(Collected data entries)
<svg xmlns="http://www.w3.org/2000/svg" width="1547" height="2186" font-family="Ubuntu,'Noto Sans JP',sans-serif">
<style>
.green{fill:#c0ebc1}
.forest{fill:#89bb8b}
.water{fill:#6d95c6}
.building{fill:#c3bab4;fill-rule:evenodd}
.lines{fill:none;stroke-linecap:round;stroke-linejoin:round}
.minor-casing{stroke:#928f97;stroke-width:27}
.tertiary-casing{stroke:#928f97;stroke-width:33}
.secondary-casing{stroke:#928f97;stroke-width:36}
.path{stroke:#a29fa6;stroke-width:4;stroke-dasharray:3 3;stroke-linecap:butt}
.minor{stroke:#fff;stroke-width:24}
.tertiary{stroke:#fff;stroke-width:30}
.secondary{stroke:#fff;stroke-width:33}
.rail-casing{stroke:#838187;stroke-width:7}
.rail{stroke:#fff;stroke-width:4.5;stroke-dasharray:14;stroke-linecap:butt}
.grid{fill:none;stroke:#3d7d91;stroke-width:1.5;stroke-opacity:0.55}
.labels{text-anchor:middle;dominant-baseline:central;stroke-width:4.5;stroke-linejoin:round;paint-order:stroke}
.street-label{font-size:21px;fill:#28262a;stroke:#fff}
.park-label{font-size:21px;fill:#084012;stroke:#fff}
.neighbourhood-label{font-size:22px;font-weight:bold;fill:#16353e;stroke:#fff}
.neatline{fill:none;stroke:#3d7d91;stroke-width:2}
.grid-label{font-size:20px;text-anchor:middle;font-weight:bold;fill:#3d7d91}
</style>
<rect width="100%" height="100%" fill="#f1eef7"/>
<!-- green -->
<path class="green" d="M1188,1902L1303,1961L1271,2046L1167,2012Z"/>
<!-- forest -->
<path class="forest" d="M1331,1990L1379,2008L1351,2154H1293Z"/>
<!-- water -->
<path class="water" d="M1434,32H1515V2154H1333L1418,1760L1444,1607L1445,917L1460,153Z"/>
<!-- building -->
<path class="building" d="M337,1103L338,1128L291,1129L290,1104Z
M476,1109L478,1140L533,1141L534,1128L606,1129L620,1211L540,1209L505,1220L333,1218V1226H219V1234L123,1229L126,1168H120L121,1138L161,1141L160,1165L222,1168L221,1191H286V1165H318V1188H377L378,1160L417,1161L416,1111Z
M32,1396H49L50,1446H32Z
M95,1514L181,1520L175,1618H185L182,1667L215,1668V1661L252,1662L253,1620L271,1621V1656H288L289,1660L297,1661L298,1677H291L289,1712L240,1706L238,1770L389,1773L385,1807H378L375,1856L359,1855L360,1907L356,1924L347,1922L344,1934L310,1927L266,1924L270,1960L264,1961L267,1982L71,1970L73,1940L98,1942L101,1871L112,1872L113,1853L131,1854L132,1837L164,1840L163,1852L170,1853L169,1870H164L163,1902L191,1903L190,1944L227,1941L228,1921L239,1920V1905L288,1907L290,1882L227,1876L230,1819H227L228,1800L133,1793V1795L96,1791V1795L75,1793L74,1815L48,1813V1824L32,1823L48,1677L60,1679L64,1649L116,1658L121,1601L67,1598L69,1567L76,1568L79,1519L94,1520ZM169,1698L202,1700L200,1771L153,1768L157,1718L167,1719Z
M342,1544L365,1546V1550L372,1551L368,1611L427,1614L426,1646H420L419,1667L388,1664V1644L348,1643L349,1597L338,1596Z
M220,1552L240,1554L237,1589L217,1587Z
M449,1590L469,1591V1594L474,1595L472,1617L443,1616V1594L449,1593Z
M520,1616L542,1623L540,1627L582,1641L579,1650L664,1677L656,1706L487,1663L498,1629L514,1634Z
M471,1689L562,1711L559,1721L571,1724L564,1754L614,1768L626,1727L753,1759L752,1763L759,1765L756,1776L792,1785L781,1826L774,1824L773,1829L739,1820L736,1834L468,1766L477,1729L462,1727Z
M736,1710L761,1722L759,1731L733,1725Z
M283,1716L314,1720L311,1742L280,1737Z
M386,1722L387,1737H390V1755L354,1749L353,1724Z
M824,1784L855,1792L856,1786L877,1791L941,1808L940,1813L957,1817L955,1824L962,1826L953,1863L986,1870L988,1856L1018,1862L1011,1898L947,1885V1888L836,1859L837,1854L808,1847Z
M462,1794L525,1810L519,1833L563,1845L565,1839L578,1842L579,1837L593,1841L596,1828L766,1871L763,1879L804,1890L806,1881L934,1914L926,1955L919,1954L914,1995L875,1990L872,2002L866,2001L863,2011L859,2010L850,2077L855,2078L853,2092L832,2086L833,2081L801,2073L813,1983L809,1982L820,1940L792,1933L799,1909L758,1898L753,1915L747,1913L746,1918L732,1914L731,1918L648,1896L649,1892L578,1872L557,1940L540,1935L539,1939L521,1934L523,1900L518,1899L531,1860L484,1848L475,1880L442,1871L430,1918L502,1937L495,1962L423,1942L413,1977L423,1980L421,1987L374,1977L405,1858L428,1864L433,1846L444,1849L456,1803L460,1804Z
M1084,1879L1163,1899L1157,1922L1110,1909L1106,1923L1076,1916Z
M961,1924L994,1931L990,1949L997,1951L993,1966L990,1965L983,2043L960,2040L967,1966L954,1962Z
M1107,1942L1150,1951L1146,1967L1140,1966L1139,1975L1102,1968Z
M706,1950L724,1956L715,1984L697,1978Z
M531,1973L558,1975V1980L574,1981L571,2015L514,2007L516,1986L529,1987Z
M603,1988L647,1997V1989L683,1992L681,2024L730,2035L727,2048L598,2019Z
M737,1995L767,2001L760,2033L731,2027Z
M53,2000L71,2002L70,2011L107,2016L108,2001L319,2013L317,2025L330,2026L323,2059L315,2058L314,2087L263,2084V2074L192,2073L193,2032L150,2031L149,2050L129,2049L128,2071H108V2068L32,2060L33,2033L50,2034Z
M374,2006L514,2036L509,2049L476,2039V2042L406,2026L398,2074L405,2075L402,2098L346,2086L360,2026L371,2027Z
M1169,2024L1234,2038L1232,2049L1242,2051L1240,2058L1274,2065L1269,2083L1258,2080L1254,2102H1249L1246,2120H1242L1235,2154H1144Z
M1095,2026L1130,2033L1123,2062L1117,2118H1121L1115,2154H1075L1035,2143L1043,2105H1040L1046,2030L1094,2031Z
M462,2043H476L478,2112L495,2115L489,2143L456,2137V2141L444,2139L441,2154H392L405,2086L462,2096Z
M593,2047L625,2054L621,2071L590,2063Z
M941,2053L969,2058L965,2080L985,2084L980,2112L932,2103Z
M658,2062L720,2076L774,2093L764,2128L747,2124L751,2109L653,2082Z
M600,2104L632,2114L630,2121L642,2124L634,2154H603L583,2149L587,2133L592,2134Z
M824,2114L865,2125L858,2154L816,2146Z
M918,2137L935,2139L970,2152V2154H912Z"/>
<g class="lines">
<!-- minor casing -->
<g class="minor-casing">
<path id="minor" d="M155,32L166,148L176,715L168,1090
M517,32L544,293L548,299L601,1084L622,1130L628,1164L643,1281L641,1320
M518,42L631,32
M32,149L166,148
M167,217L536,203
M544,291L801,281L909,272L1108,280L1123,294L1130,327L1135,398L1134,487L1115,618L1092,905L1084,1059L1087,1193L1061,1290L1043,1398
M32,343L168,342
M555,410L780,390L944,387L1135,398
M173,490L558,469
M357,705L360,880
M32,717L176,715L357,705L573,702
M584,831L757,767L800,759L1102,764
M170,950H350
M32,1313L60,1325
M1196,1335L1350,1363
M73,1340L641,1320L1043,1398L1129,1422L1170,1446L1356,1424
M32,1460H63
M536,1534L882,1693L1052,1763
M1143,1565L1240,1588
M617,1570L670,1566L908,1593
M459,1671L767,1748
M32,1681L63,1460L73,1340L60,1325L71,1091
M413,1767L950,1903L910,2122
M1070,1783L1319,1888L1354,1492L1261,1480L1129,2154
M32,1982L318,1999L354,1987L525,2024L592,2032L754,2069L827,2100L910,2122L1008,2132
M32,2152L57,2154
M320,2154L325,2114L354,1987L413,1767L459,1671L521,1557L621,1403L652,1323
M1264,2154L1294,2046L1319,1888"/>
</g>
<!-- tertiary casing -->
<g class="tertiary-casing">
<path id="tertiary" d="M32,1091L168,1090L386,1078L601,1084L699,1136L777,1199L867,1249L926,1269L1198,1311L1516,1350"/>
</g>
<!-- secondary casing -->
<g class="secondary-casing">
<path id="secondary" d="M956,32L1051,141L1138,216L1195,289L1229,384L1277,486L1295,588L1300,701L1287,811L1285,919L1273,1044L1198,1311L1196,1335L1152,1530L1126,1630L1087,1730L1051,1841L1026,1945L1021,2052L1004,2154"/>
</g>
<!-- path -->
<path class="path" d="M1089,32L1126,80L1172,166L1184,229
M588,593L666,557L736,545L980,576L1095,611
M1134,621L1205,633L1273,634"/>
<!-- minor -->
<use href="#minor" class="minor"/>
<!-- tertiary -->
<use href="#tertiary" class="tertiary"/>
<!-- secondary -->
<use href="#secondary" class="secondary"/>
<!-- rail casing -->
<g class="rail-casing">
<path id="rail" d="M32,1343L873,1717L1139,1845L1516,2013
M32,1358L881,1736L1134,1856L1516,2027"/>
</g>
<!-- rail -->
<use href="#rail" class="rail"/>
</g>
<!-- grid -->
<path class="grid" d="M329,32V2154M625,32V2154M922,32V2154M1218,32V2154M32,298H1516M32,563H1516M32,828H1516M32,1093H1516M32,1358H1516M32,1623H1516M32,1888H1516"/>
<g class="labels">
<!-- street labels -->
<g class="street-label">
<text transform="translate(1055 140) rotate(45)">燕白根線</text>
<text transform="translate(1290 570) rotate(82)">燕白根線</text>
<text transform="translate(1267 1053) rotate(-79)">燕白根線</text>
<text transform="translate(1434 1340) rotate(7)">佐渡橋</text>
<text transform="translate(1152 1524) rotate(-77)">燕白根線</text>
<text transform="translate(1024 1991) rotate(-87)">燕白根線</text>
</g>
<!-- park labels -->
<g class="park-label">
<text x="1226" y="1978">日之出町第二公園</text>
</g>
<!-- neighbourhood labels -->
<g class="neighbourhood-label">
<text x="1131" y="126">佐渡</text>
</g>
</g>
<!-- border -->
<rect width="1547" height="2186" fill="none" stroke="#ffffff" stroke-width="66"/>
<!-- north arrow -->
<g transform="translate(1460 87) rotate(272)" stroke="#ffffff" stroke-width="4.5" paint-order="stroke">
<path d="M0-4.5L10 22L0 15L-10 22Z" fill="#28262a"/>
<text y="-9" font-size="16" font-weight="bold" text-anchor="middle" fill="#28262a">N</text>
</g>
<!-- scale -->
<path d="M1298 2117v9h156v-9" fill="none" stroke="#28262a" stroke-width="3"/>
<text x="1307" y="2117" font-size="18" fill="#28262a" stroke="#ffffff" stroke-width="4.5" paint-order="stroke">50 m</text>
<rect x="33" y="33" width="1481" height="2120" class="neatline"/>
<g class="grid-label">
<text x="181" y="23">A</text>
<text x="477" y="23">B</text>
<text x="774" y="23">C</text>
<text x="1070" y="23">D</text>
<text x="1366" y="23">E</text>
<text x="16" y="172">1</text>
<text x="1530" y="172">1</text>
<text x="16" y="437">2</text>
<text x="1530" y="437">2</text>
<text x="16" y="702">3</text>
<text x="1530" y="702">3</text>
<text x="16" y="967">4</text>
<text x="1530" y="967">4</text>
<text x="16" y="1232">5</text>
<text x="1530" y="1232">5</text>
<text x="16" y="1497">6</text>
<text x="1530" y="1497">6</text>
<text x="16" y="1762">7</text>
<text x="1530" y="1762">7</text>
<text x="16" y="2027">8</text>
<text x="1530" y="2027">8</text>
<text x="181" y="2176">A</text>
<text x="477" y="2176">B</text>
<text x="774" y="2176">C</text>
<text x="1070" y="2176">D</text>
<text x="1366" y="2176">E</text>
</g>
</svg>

WHAT IS REQUIRED —
From the entries above, copy each line holding "linecap".

EXERCISE RESULT —
.lines{fill:none;stroke-linecap:round;stroke-linejoin:round}
.path{stroke:#a29fa6;stroke-width:4;stroke-dasharray:3 3;stroke-linecap:butt}
.rail{stroke:#fff;stroke-width:4.5;stroke-dasharray:14;stroke-linecap:butt}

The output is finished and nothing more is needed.